→ **Extracted entries**:
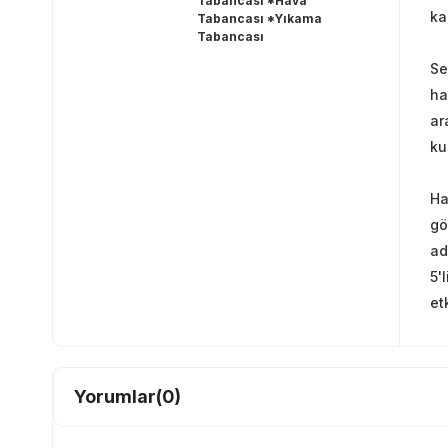
Tabancası *Hava
ka
Tabancası *Yıkama
Tabancası
Se
ha
ar
kul
Ha
gö
ad
5'
et
Yorumlar
(0)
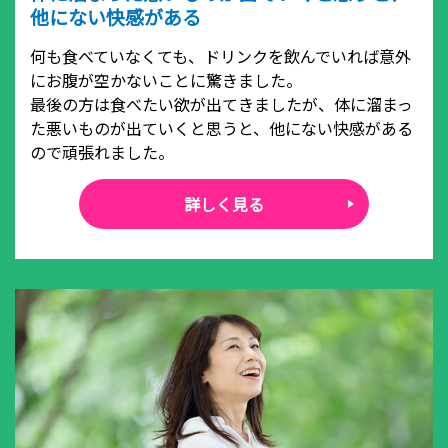
他にない快感がある
何も食べていなくても、ドリンクを飲んでいれば意外
にお腹が空かないことに驚きました。
最後の方は食べたい欲が出てきましたが、体に溜まっ
た悪いものが出ていくと思うと、他にない快感がある
ので頑張れました。
詳しく見る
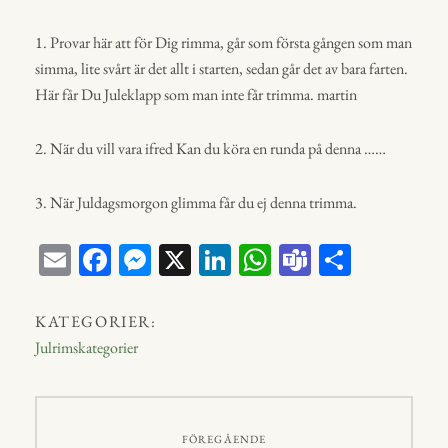
1. Provar här att för Dig rimma, går som första gången som man
simma, lite svårt är det allt i starten, sedan går det av bara farten.
Här får Du Juleklapp som man inte får trimma. martin
2. När du vill vara ifred Kan du köra en runda på denna ……
3. När Juldagsmorgon glimma får du ej denna trimma.
E
Fa
M
X
Li
W
Te
D
m
ce
ess
nk
ha
a
el
ail
bo
en
ed
ts
m
a
KATEGORIER:
ok
ge
In
A
s
Julrimskategorier
r
p
p
Inläggsnavigering
FÖREGÅENDE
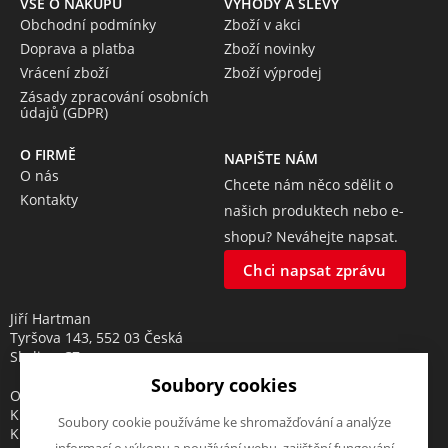
VŠE O NÁKUPU
VÝHODY A SLEVY
Obchodní podmínky
Zboží v akci
Doprava a platba
Zboží novinky
Vrácení zboží
Zboží výprodej
Zásady zpracování osobních
údajů (GDPR)
O FIRMĚ
NAPIŠTE NÁM
O nás
Chcete nám něco sdělit o
Kontakty
našich produktech nebo e-
shopu? Neváhejte napsat.
Chci napsat zprávu
Jiří Hartman
Tyršova 143, 552 03 Česká
Skalice, CZ
Soubory cookies
Obchodní rejstřík vedený u
Krajského soudu v Hradci
Soubory cookie používáme ke shromažďování a analýze
Králové, oddíl A, vložka 18553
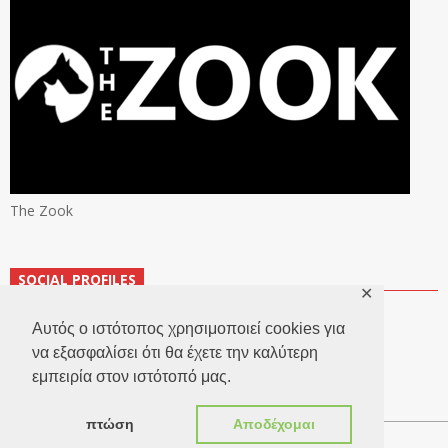
The Zook
SOCIAL PROFILES
✕
Αυτός ο ιστότοπος χρησιμοποιεί cookies για
να εξασφαλίσει ότι θα έχετε την καλύτερη
εμπειρία στον ιστότοπό μας.
πτώση
Αποδέχομαι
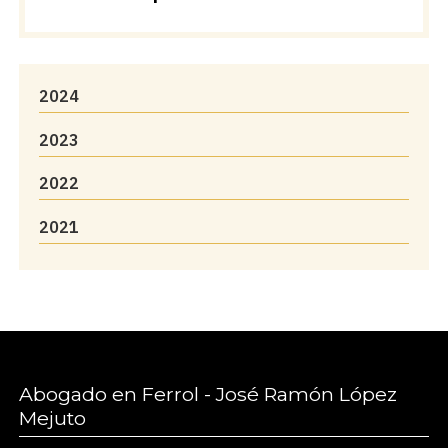
2024
2023
2022
2021
Abogado en Ferrol - José Ramón López
Mejuto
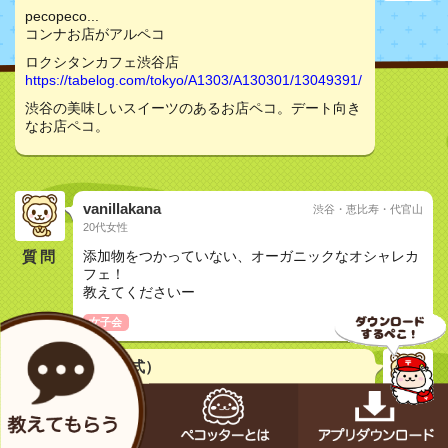
pecopeco...
コンナお店がアルペコ
ロクシタンカフェ渋谷店
https://tabelog.com/tokyo/A1303/A130301/13049391/
渋谷の美味しいスイーツのあるお店ペコ。デート向き
なお店ペコ。
vanillakana
渋谷・恵比寿・代官山
20代女性
質問
添加物をつかっていない、オーガニックなオシャレカ
フェ！
教えてくださいー
女子会
メカペコ君（公式）
初号機（学習中）
pecopeco...
イイトコ見つかったペコ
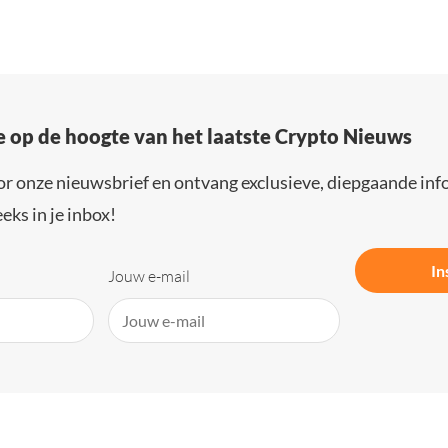
e op de hoogte van het laatste Crypto Nieuws
or onze nieuwsbrief en ontvang exclusieve, diepgaande inf
eks in je inbox!
In
Jouw e-mail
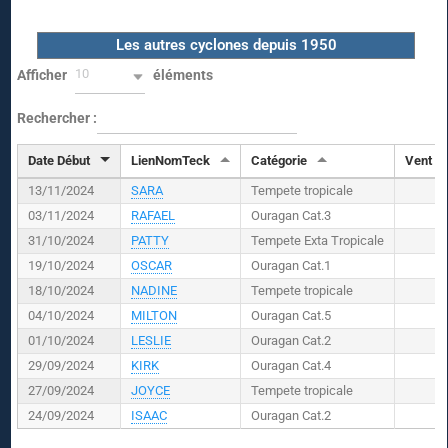
Les autres cyclones depuis 1950
10
Afficher
éléments
Rechercher :
Date Début
LienNomTeck
Catégorie
Vent (
K
13/11/2024
SARA
Tempete tropicale
03/11/2024
RAFAEL
Ouragan Cat.3
31/10/2024
PATTY
Tempete Exta Tropicale
19/10/2024
OSCAR
Ouragan Cat.1
18/10/2024
NADINE
Tempete tropicale
04/10/2024
MILTON
Ouragan Cat.5
01/10/2024
LESLIE
Ouragan Cat.2
29/09/2024
KIRK
Ouragan Cat.4
27/09/2024
JOYCE
Tempete tropicale
24/09/2024
ISAAC
Ouragan Cat.2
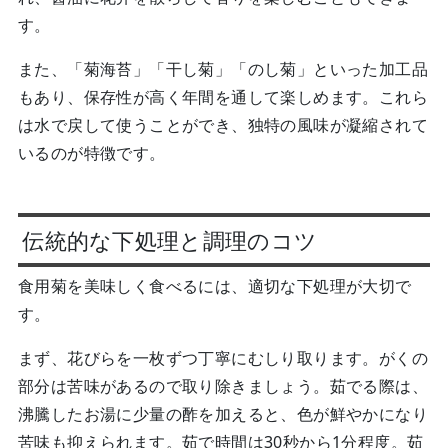
す。
また、「菊海苔」「干し菊」「のし菊」といった加工品
もあり、保存性が高く年間を通して楽しめます。これら
は水で戻して使うことができ、独特の風味が凝縮されて
いるのが特徴です。
伝統的な下処理と調理のコツ
食用菊を美味しく食べるには、適切な下処理が大切で
す。
まず、花びらを一枚ずつ丁寧にむしり取ります。がくの
部分は苦味があるので取り除きましょう。茹でる際は、
沸騰したお湯に少量の酢を加えると、色が鮮やかになり
苦味も抑えられます。茹で時間は30秒から1分程度。茹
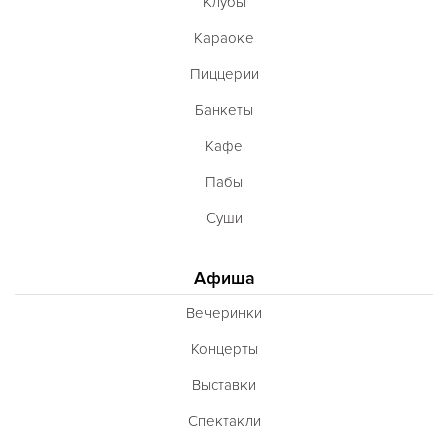
Клубы
Караоке
Пиццерии
Банкеты
Кафе
Пабы
Суши
Афиша
Вечеринки
Концерты
Выставки
Спектакли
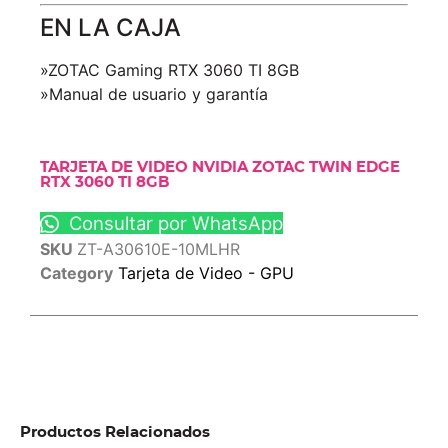
EN LA CAJA
»ZOTAC Gaming RTX 3060 TI 8GB
»Manual de usuario y garantía
TARJETA DE VIDEO NVIDIA ZOTAC TWIN EDGE
RTX 3060 TI 8GB
Consultar por WhatsApp
SKU
ZT-A30610E-10MLHR
Category
Tarjeta de Video - GPU
Productos Relacionados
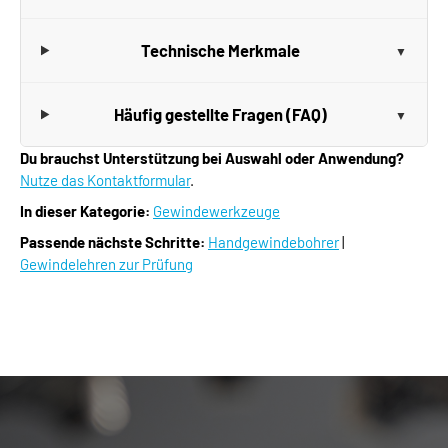
Technische Merkmale
Häufig gestellte Fragen (FAQ)
Du brauchst Unterstützung bei Auswahl oder Anwendung?
Nutze das Kontaktformular
.
In dieser Kategorie:
Gewindewerkzeuge
Passende nächste Schritte:
Handgewindebohrer
|
Gewindelehren zur Prüfung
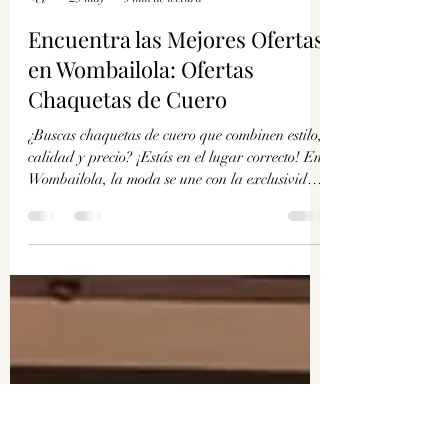
Fernanda Garib
25 may
3 min de lectura
Encuentra las Mejores Ofertas
en Wombailola: Ofertas
Chaquetas de Cuero
¿Buscas chaquetas de cuero que combinen estilo,
calidad y precio? ¡Estás en el lugar correcto! En
Wombailola, la moda se une con la exclusividad
para ofrecerte prendas que marcan la
diferencia. Aquí te cuento cómo encontrar las
mejores ofertas chaquetas de cuero y aprovechar
al máximo cada compra. ¡Vamos! Descubre las
ofertas chaquetas de cuero que no puedes dejar
pasar Las chaquetas de cuero son un clásico que
nunca pasa de moda. Son versátiles, duraderas y
le dan un toque ú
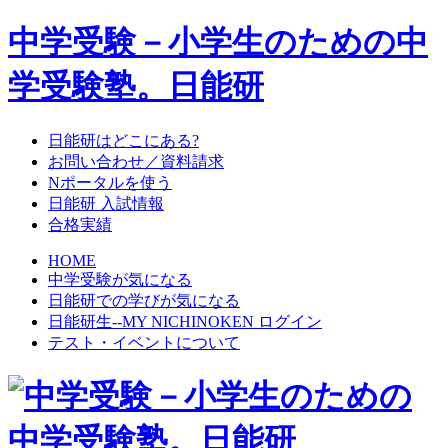
中学受験－小学生のための中
学受験塾。日能研
日能研はどこにある?
お問い合わせ／資料請求
Nポータルを使う
日能研 入試情報
合格実績
HOME
中学受験が気になる
日能研での学びが気になる
日能研生--MY NICHINOKEN ログイン
テスト・イベントについて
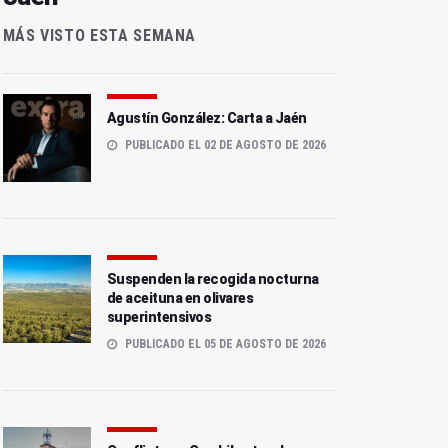
MÁS VISTO ESTA SEMANA
Agustín González: Carta a Jaén
PUBLICADO EL 02 DE AGOSTO DE 2026
Suspenden la recogida nocturna
de aceituna en olivares
superintensivos
PUBLICADO EL 05 DE AGOSTO DE 2026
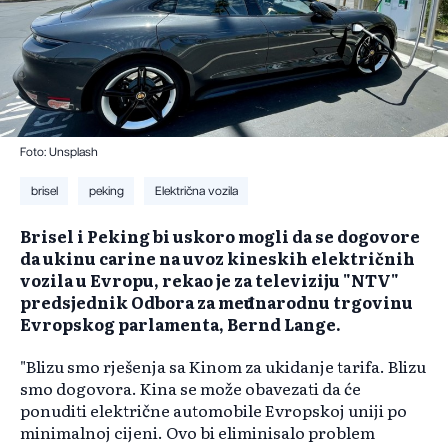
Foto: Unsplash
brisel
peking
Električna vozila
​Brisel i Peking bi uskoro mogli da se dogovore
da ukinu carine na uvoz kineskih električnih
vozila u Evropu, rekao je za televiziju "NTV"
predsjednik Odbora za međunarodnu trgovinu
Evropskog parlamenta, Bernd Lange.
"Blizu smo rješenja sa Kinom za ukidanje tarifa. Blizu
smo dogovora. Kina se može obavezati da će
ponuditi električne automobile Evropskoj uniji po
minimalnoj cijeni. Ovo bi eliminisalo problem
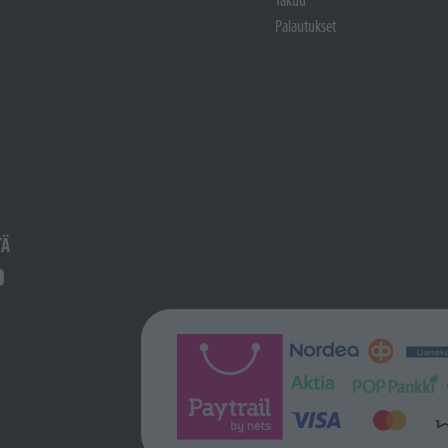
Palautukset
TÄ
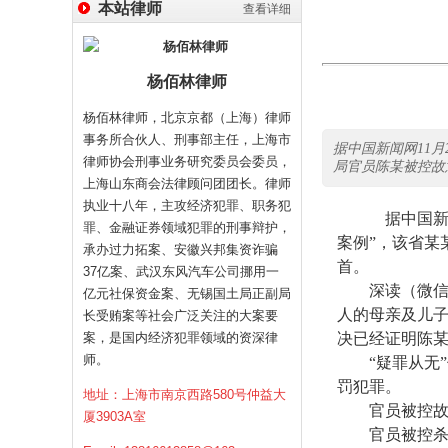
本站律师
查看详细
杨佰林律师
杨佰林律师，北京京都（上海）律师
事务所合伙人、刑事部主任，上海市
据中国新闻网11月
律师协会刑事业务研究委员会委员，
局官员陈某被控故
上海山东商会法律顾问团团长。律师
执业十八年，主攻经济犯罪、职务犯
据中国
罪、金融证券领域犯罪的刑事辩护，
案例”，该省某
承办过力拓案、安徽兴邦集资诈骗
首。
37亿案、武汉东风汽车公司挪用一
深读（微
亿元社保资金案、无锡国土局正副局
人的母亲及儿
长受贿案等社会广泛关注的大案要
案，是国内经济犯罪领域的资深律
决已经证明陈
师。
“疑罪从无”
罚犯罪。
地址：上海市南京西路580号仲益大
官员被控故意
厦3903A室
官员被控杀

→ **Your instructions**: The answer should consist of every line above, exact and free of images.

→ **Task output**:
Tabancası *Hava
ka
Tabancası *Yıkama
Tabancası
Se
ha
ar
kul
Ha
gö
ad
5'
et
Yorumlar
(0)
他にない快感がある
何も食べていなくても、ドリンクを飲んでいれば意外
にお腹が空かないことに驚きました。
最後の方は食べたい欲が出てきましたが、体に溜まっ
た悪いものが出ていくと思うと、他にない快感がある
ので頑張れました。
詳しく見る
1. Provar här att för Dig rimma, går som första gången som man
simma, lite svårt är det allt i starten, sedan går det av bara farten.
Här får Du Juleklapp som man inte får trimma. martin
2. När du vill vara ifred Kan du köra en runda på denna ……
3. När Juldagsmorgon glimma får du ej denna trimma.
E
Fa
M
X
Li
W
Te
D
m
ce
ess
nk
ha
a
el
ail
bo
en
ed
ts
m
a
KATEGORIER:
ok
ge
In
A
s
Julrimskategorier
r
p
p
Inläggsnavigering
FÖREGÅENDE
VŠE O NÁKUPU
VÝHODY A SLEVY
Obchodní podmínky
Zboží v akci
Doprava a platba
Zboží novinky
Vrácení zboží
Zboží výprodej
Zásady zpracování osobních
údajů (GDPR)
O FIRMĚ
NAPIŠTE NÁM
O nás
Chcete nám něco sdělit o
Kontakty
našich produktech nebo e-
shopu? Neváhejte napsat.
Chci napsat zprávu
Jiří Hartman
Tyršova 143, 552 03 Česká
Skalice, CZ
Soubory cookies
Obchodní rejstřík vedený u
Krajského soudu v Hradci
Soubory cookie používáme ke shromažďování a analýze
Králové, oddíl A, vložka 18553
The Zook
SOCIAL PROFILES
✕
Αυτός ο ιστότοπος χρησιμοποιεί cookies για
να εξασφαλίσει ότι θα έχετε την καλύτερη
εμπειρία στον ιστότοπό μας.
πτώση
Αποδέχομαι
2024
2023
2022
2021
Abogado en Ferrol - José Ramón López
Mejuto
pecopeco...
コンナお店がアルペコ
ロクシタンカフェ渋谷店
https://tabelog.com/tokyo/A1303/A130301/13049391/
渋谷の美味しいスイーツのあるお店ペコ。デート向き
なお店ペコ。
vanillakana
渋谷・恵比寿・代官山
20代女性
質問
添加物をつかっていない、オーガニックなオシャレカ
フェ！
教えてくださいー
女子会
メカペコ君（公式）
初号機（学習中）
pecopeco...
イイトコ見つかったペコ
e op de hoogte van het laatste Crypto Nieuws
or onze nieuwsbrief en ontvang exclusieve, diepgaande inf
eks in je inbox!
In
Jouw e-mail
Les autres cyclones depuis 1950
10
Afficher
éléments
Rechercher :
Date Début
LienNomTeck
Catégorie
Vent (
K
13/11/2024
SARA
Tempete tropicale
03/11/2024
RAFAEL
Ouragan Cat.3
31/10/2024
PATTY
Tempete Exta Tropicale
19/10/2024
OSCAR
Ouragan Cat.1
18/10/2024
NADINE
Tempete tropicale
04/10/2024
MILTON
Ouragan Cat.5
01/10/2024
LESLIE
Ouragan Cat.2
29/09/2024
KIRK
Ouragan Cat.4
27/09/2024
JOYCE
Tempete tropicale
24/09/2024
ISAAC
Ouragan Cat.2
す。
また、「菊海苔」「干し菊」「のし菊」といった加工品
もあり、保存性が高く年間を通して楽しめます。これら
は水で戻して使うことができ、独特の風味が凝縮されて
いるのが特徴です。
伝統的な下処理と調理のコツ
食用菊を美味しく食べるには、適切な下処理が大切で
す。
まず、花びらを一枚ずつ丁寧にむしり取ります。がくの
部分は苦味があるので取り除きましょう。茹でる際は、
沸騰したお湯に少量の酢を加えると、色が鮮やかになり
苦味も抑えられます。茹で時間は30秒から1分程度。茹
Клубы
Караоке
Пиццерии
Банкеты
Кафе
Пабы
Суши
Афиша
Вечеринки
Концерты
Выставки
Спектакли
EN LA CAJA
»ZOTAC Gaming RTX 3060 TI 8GB
»Manual de usuario y garantía
TARJETA DE VIDEO NVIDIA ZOTAC TWIN EDGE
RTX 3060 TI 8GB
Consultar por WhatsApp
SKU
ZT-A30610E-10MLHR
Category
Tarjeta de Video - GPU
Productos Relacionados
Technische Merkmale
Häufig gestellte Fragen (FAQ)
Du brauchst Unterstützung bei Auswahl oder Anwendung?
Nutze das Kontaktformular
.
In dieser Kategorie:
Gewindewerkzeuge
Passende nächste Schritte:
Handgewindebohrer
|
Gewindelehren zur Prüfung
Fernanda Garib
25 may
3 min de lectura
Encuentra las Mejores Ofertas
en Wombailola: Ofertas
Chaquetas de Cuero
¿Buscas chaquetas de cuero que combinen estilo,
calidad y precio? ¡Estás en el lugar correcto! En
Wombailola, la moda se une con la exclusividad
para ofrecerte prendas que marcan la
diferencia. Aquí te cuento cómo encontrar las
mejores ofertas chaquetas de cuero y aprovechar
al máximo cada compra. ¡Vamos! Descubre las
ofertas chaquetas de cuero que no puedes dejar
pasar Las chaquetas de cuero son un clásico que
nunca pasa de moda. Son versátiles, duraderas y
le dan un toque ú
中学受験－小学生のための中
学受験塾。日能研
日能研はどこにある?
お問い合わせ／資料請求
Nポータルを使う
日能研 入試情報
合格実績
HOME
中学受験が気になる
日能研での学びが気になる
日能研生--MY NICHINOKEN ログイン
テスト・イベントについて
MÁS VISTO ESTA SEMANA
Agustín González: Carta a Jaén
PUBLICADO EL 02 DE AGOSTO DE 2026
Suspenden la recogida nocturna
de aceituna en olivares
superintensivos
PUBLICADO EL 05 DE AGOSTO DE 2026
Foto: Unsplash
brisel
peking
Električna vozila
​Brisel i Peking bi uskoro mogli da se dogovore
da ukinu carine na uvoz kineskih električnih
vozila u Evropu, rekao je za televiziju "NTV"
predsjednik Odbora za međunarodnu trgovinu
Evropskog parlamenta, Bernd Lange.
"Blizu smo rješenja sa Kinom za ukidanje tarifa. Blizu
smo dogovora. Kina se može obavezati da će
ponuditi električne automobile Evropskoj uniji po
minimalnoj cijeni. Ovo bi eliminisalo problem
Palautukset
TÄ
本站律师
查看详细
杨佰林律师
杨佰林律师，北京京都（上海）律师
事务所合伙人、刑事部主任，上海市
据中国新闻网11月
律师协会刑事业务研究委员会委员，
局官员陈某被控故
上海山东商会法律顾问团团长。律师
执业十八年，主攻经济犯罪、职务犯
据中国
罪、金融证券领域犯罪的刑事辩护，
案例”，该省某
承办过力拓案、安徽兴邦集资诈骗
首。
37亿案、武汉东风汽车公司挪用一
深读（微
亿元社保资金案、无锡国土局正副局
人的母亲及儿
长受贿案等社会广泛关注的大案要
案，是国内经济犯罪领域的资深律
决已经证明陈
师。
“疑罪从无”
罚犯罪。
地址：上海市南京西路580号仲益大
官员被控故意
厦3903A室
官员被控杀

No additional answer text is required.